20. I gave away my books of systematic theology.
On breaking out of boxes and the miracle of becoming yourself.
“Before his death, Rabbi Zusya said, ‘In the coming world, they will not ask me: ‘Why were you not Moses?’ They will ask me: ‘Why were you not Zusya?’”
Since I was young I have been on the lookout for the person to emulate or the club to join. Without knowing it, I have been guided by the unconscious belief that if I were to find the right person to follow, club to join, morning routine to implement, productivity hack to apply, etc. etc. etc., then I could rest. If I could only discover the correct system out there then I could finally feel like I have arrived.
Like a pendulum, I have spent my life swinging from one interest or pursuit to another; one label to the next. This is not a new topic for the B.W. Psalter.
In the past months, I have felt called (or pulled?) into the truth that Rabbi Zuysa so powerfully explained. We are not meant to become photocopies of great spiritual teachers. We are not meant to exist as robots parroting someone else’s designs. We are meant to live the life God has given us to live - with our unique experiences, interests, passions, and pains.
Thomas Merton once wrote, “A tree gives glory to God by being a tree.” So it is with each of us. We give glory to God by being ourselves.
There is nowhere else to go.
There is nothing else to do.
There is no one else to be.
It is a miracle to become yourself.
This week’s poem is another meditation on this theme and how it has played out in my life recently.
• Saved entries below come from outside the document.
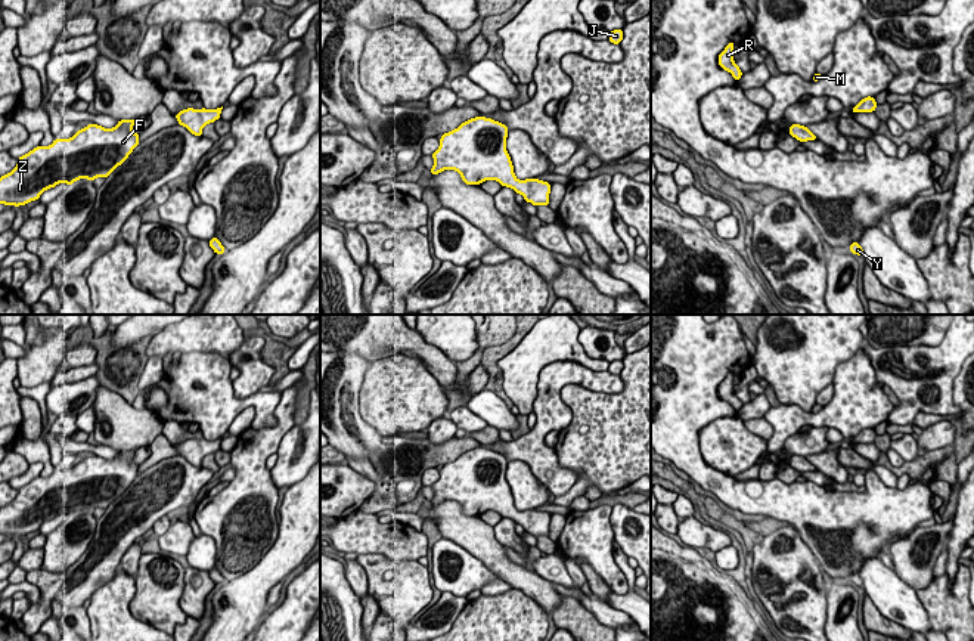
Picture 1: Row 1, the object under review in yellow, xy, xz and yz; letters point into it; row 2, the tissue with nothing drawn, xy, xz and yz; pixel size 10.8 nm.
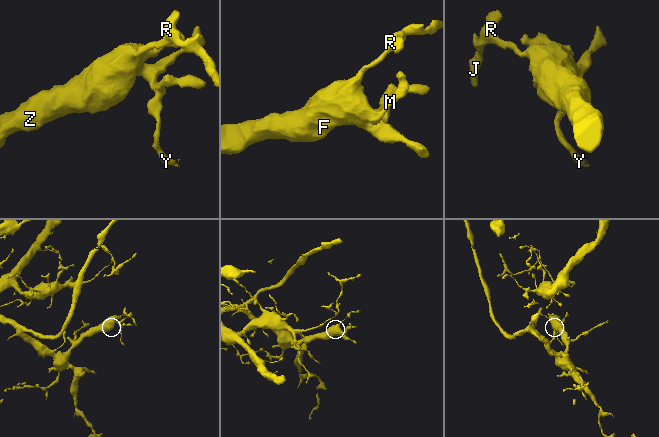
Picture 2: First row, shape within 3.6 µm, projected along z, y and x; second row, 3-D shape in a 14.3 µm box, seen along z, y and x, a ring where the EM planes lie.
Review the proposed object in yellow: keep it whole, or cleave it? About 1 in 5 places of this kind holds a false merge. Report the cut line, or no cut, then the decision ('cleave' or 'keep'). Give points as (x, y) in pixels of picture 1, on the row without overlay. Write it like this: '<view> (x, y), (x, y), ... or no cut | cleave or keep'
no cut | keep

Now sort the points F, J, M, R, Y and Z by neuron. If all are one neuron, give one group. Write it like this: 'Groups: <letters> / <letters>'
Groups: F J M R Y Z

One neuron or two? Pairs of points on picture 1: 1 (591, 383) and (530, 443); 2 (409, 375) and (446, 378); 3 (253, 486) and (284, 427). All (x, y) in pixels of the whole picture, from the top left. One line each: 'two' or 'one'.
1: one
2: two
3: one

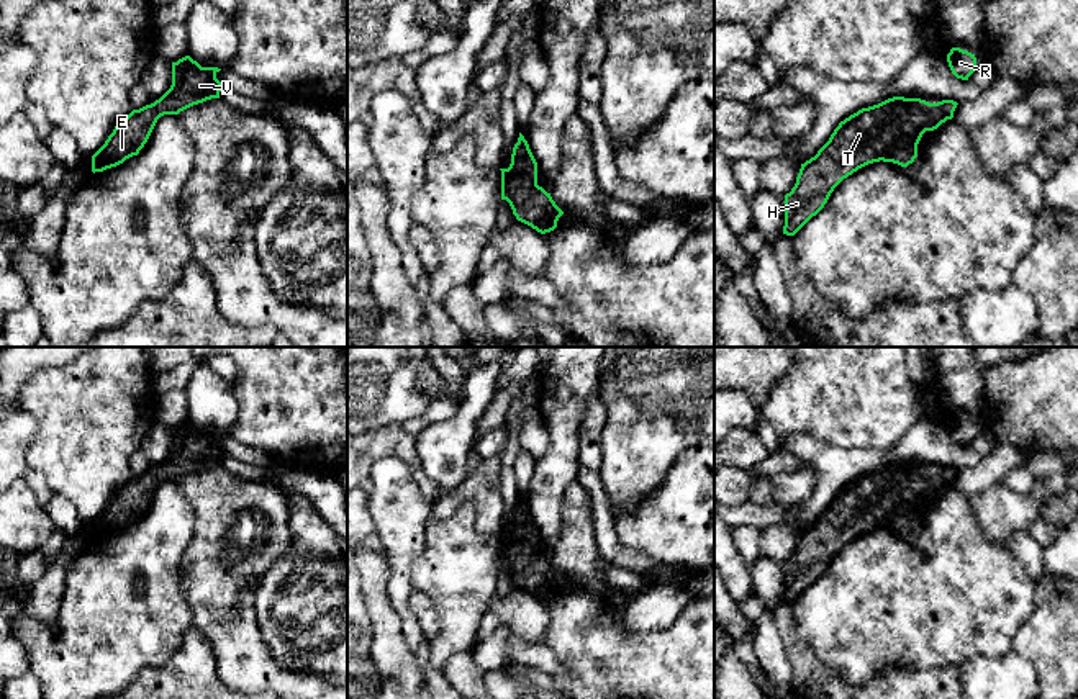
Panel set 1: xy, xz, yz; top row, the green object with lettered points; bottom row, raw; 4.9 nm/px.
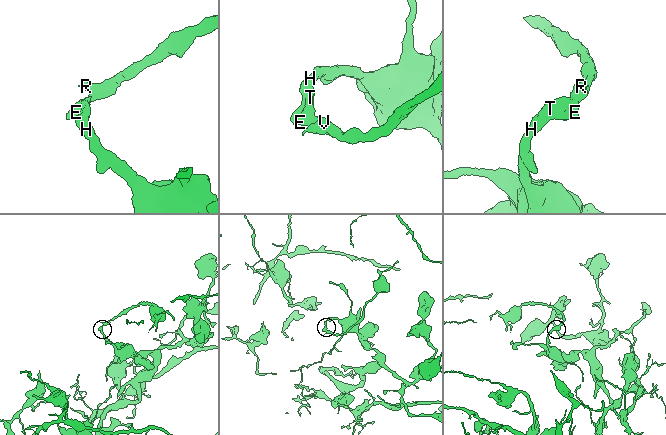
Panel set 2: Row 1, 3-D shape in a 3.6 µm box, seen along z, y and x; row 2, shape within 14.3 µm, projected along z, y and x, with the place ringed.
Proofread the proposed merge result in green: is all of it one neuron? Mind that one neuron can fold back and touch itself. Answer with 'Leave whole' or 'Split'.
Leave whole

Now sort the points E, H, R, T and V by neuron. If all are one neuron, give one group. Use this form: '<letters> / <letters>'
E H R T V

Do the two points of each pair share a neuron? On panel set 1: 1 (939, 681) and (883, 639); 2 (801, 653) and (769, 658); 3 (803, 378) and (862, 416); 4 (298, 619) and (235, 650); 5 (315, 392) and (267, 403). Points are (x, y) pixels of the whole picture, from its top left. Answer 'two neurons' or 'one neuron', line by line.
1: two neurons
2: two neurons
3: one neuron
4: two neurons
5: one neuron

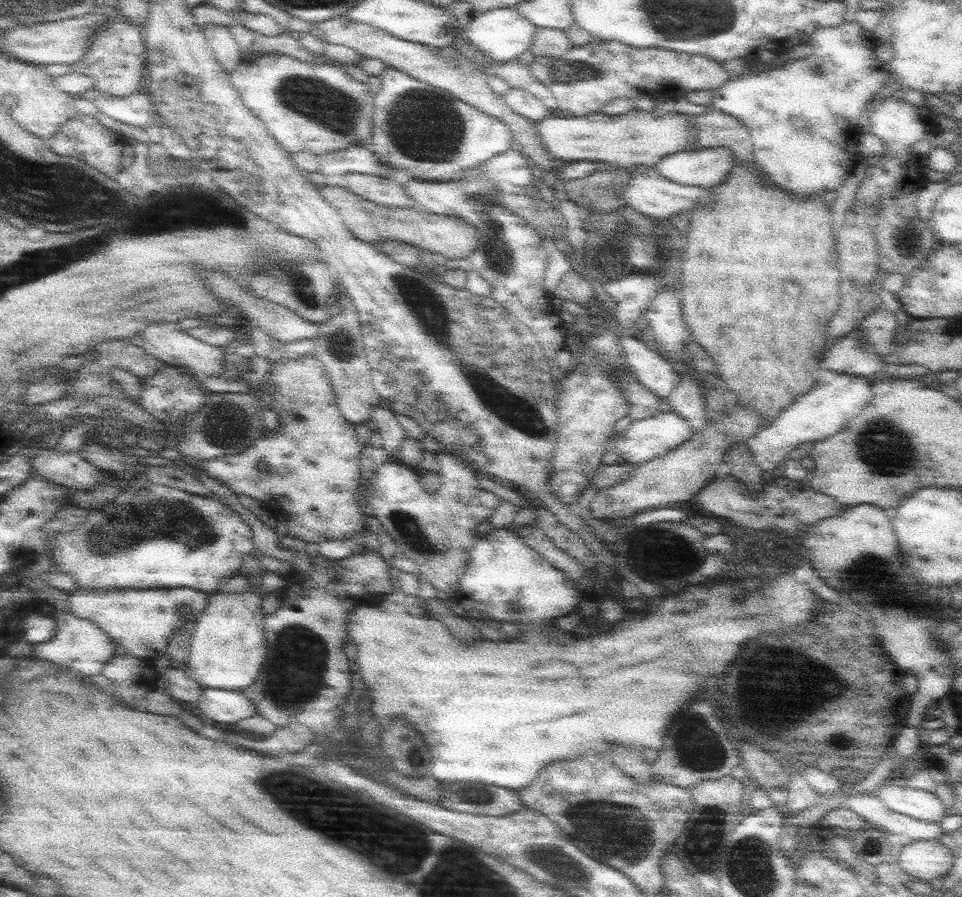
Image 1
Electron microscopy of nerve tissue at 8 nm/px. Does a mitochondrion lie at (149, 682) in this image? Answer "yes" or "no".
no

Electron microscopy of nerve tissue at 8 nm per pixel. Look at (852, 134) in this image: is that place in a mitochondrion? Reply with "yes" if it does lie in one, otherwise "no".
no

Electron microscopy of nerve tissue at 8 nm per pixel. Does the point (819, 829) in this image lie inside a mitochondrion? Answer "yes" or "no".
no

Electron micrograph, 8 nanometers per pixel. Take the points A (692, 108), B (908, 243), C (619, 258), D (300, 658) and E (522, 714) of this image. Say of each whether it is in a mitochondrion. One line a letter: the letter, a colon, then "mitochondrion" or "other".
A: other
B: mitochondrion
C: mitochondrion
D: mitochondrion
E: other

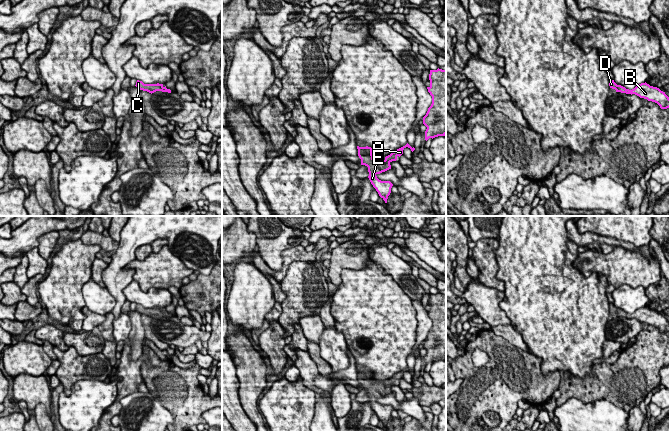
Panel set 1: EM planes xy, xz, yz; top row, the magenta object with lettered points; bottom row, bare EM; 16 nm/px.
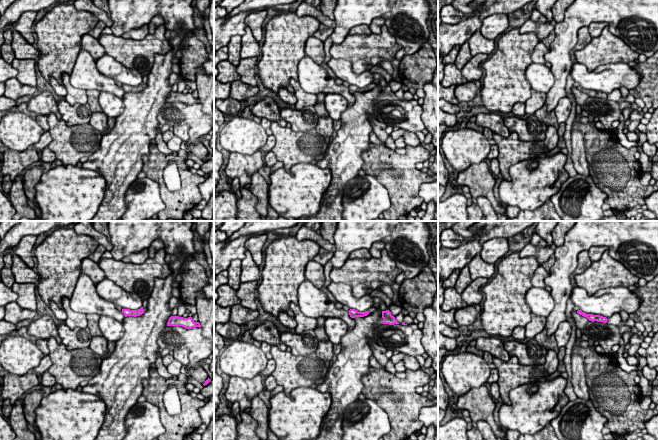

20. I gave away my books of systematic theology. I gave away my books of systematic theology. I graced them to Goodwill with some other tomes on pastoral liturgies and the minutae of the miraculous. I cleared the shelves of the heady conjecture produced in the absurdist genre called - with a straight face - theories of atonement. The scholars have made a pseudoscience of an art. They have discovered a way to turn holy water into ink as though enough written about the Big Mercy will somehow make it more digestible to us earthbound below being held together by its everlasting flow. I shredded the plans for liturgical, missional, organizational, and ecclesial renewal. I donated my membership pamphlets for the evangelicals, the Anglo-catholics, the radical leftists, and the broad church bourgeois whose devotion is brunch. A moment of rigorous honesty: I hocked the books. I made barely five dollars and didn’t donate a one. That money will transubstantiate into french fries for my children. The Hindus say, ‘God comes to the hungry disguised as food,’ My textbooks sought to trap the Transcendent on paper like a butterfly pinned to the canvas. Now the Numinous they sought to net has been transformed again into sustenance, resurrected into salty salvation in the same vein as bread and wine and the Everything that rests in the sediment of this ordinary moment and the invisible-inked footnotes of this very breath.